The pathogenesis of type 2 diabetes includes pancreatic β-cell dysfunction and insulin resistance; most importantly in hepatocytes, myocytes, and adipocytes. Type 2 diabetes is well known to be a progressive disorder1 characterized by deteriorating capacity for insulin release and action. Both defects are recognizable early on and present even in non-diabetic offspring of patients with type 2 diabetes.2–4 However, there is general consensus that insulin sensitivity is impaired early, whereas worsening of hyperglycemia over time is related to β-cell dysfunction. Hence, insulin resistance in obesity is strongly associated with type 2 diabetes; the major reasons include fatty acid delivery to the liver (especially from intra-abdominal fat) and other organs and adipose tissue release of inflammatory cytokines and peptides that impair insulin signaling and islet insulin secretion. At cellular and molecular levels the pathogenesis of diabetes becomes far more complex. Here, the focus will be on the role of mitochondria and mitochondrial reactive oxygen species (ROS) in mediating the general mechanisms.

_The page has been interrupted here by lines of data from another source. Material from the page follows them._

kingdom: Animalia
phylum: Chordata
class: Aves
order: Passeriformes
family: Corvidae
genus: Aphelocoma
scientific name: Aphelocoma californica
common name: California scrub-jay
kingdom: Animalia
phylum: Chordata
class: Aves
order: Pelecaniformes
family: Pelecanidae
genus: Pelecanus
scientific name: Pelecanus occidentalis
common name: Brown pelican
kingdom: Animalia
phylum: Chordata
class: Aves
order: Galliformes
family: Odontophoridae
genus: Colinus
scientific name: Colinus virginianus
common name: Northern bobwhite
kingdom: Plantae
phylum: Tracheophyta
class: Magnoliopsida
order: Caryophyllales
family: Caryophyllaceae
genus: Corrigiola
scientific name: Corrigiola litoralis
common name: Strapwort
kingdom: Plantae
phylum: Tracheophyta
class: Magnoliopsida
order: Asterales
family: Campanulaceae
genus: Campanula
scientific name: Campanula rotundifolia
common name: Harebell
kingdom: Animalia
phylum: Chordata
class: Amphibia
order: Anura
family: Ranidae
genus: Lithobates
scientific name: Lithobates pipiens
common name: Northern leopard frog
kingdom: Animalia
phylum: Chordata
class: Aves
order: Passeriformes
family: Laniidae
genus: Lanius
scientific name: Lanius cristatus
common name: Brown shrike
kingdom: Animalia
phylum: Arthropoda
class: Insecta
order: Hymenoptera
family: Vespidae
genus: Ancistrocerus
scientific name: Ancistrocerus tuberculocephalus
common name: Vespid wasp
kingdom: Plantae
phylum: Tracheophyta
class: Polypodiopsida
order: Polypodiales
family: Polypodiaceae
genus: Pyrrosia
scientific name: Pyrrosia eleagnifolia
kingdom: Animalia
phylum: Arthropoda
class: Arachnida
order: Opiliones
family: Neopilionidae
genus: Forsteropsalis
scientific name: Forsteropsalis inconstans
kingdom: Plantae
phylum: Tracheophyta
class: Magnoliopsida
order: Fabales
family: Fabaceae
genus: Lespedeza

Mitochondrial Function by Cell Type
Our approach will be to consider mitochondrial function within the most relevant cell types including myocytes, hepatocytes, adipocytes, and islet β-cells as well as non-insulin-sensitive cells representing targets for complications. We will attempt to integrate defects in a way consistent with the pathophysiology of diabetes and its complications.